Quick Start¶

This session covers topics:

a forecast task on iclaims dataset
a simple Bayesian ETS Model using CmdStanPy
posterior distribution extraction
tools to visualize the forecast

Load Library¶

[1]:

%matplotlib inline
import matplotlib.pyplot as plt

import orbit
from orbit.utils.dataset import load_iclaims
from orbit.models import ETS
from orbit.diagnostics.plot import plot_predicted_data

[2]:

print(orbit.__version__)

1.1.4.6

Data¶

The iclaims data contains the weekly initial claims for US unemployment (obtained from Federal Reserve Bank of St. Louis) benefits against a few related Google trend queries (unemploy, filling and job) from Jan 2010 - June 2018. This aims to demo a similar dataset from the Bayesian Structural Time Series (BSTS) model (Scott and Varian 2014).

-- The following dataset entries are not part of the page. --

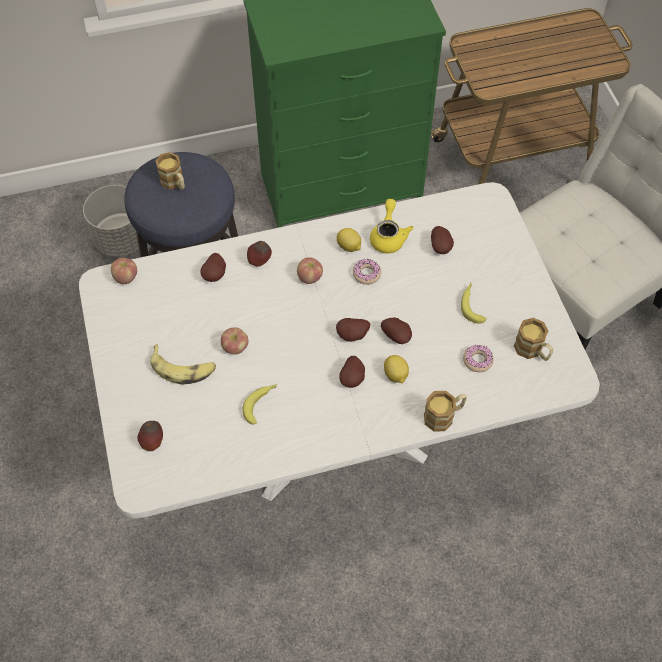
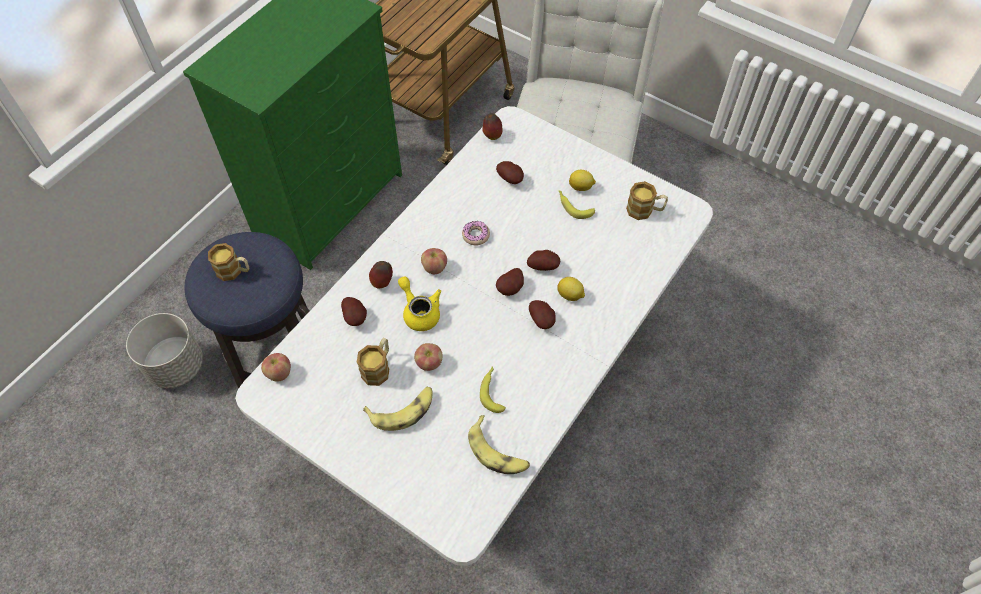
camera: 40 degrees left, 0 degrees up
(153, 442) = (436, 488): apple -> apple (492, 135)
(220, 451) = (498, 452): none -> banana
(349, 247) = (442, 224): lemon -> lemon (581, 187)
(388, 236) = (464, 196): yellow teapot -> yellow teapot (419, 312)
(444, 416) = (632, 300): mug -> mug (378, 367)
(477, 360) = (616, 243): donut -> none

Note that the numbers are log-log transformed for fitting purpose and the discussion of using the regressors can be found in later chapters with the Damped Local Trend (DLT) model.

[3]:

# load data
df = load_iclaims()
date_col = 'week'
response_col = 'claims'
df.dtypes

[3]:

week              datetime64[ns]
claims                   float64
trend.unemploy           float64
trend.filling            float64
trend.job                float64
sp500                    float64
vix                      float64
dtype: object

[4]:

df.head(5)

[4]:

	week	claims	trend.unemploy	trend.filling	trend.job	sp500	vix
0	2010-01-03	13.386595	0.219882	-0.318452	0.117500	-0.417633	0.122654
1	2010-01-10	13.624218	0.219882	-0.194838	0.168794	-0.425480	0.110445
2	2010-01-17	13.398741	0.236143	-0.292477	0.117500	-0.465229	0.532339
3	2010-01-24	13.137549	0.203353	-0.194838	0.106918	-0.481751	0.428645
4	2010-01-31	13.196760	0.134360	-0.242466	0.074483	-0.488929	0.487404

Train-test split.

[5]:

test_size = 52
train_df = df[:-test_size]
test_df = df[-test_size:]

Forecasting Using Orbit¶

Orbit aims to provide an intuitive initialize-fit-predict interface for working with forecasting tasks. Under the hood, it utilizes probabilistic modeling API such as CmdStanPy and Pyro. We first illustrate a Bayesian implementation of Rob Hyndman’s ETS (which stands for Error, Trend, and Seasonality) Model (Hyndman et. al, 2008) using CmdStanPy.

[6]:

ets = ETS(
    response_col=response_col,
    date_col=date_col,
    seasonality=52,
    seed=2024,
    estimator="stan-mcmc",
    stan_mcmc_args={'show_progress': False},
)

[7]:

%%time
ets.fit(df=train_df)

2024-03-19 23:42:10 - orbit - INFO - Sampling (CmdStanPy) with chains: 4, cores: 8, temperature: 1.000, warmups (per chain): 225 and samples(per chain): 25.

CPU times: user 42.9 ms, sys: 24.3 ms, total: 67.2 ms
Wall time: 613 ms

[7]:

<orbit.forecaster.full_bayes.FullBayesianForecaster at 0x2a5274b50>

[8]:

predicted_df = ets.predict(df=test_df)

[9]:

_ = plot_predicted_data(train_df, predicted_df, date_col, response_col, title='Prediction with ETS')

../_images/tutorials_quick_start_16_0.png

Extract and Analyze Posterior Samples¶

Users can use .get_posterior_samples() to extract posterior samples in an OrderedDict format.

[10]:

posterior_samples = ets.get_posterior_samples()
posterior_samples.keys()

[10]:

dict_keys(['l', 'lev_sm', 'obs_sigma', 's', 'sea_sm', 'loglk'])

The extracted parameters posteriors are pretty much compatible diagnostic with arviz. To do that, users can set permute=False to preserve chain information.

[11]:

import arviz as az

posterior_samples = ets.get_posterior_samples(permute=False)

# example from https://arviz-devs.github.io/arviz/index.html
az.style.use("arviz-darkgrid")
az.plot_pair(
    posterior_samples,
    var_names=["sea_sm", "lev_sm", "obs_sigma"],
    kind="kde",
    marginals=True,
    textsize=15,
)
plt.show()

../_images/tutorials_quick_start_21_0.png

For more details in model diagnostics visualization, there is a subsequent section dedicated to it.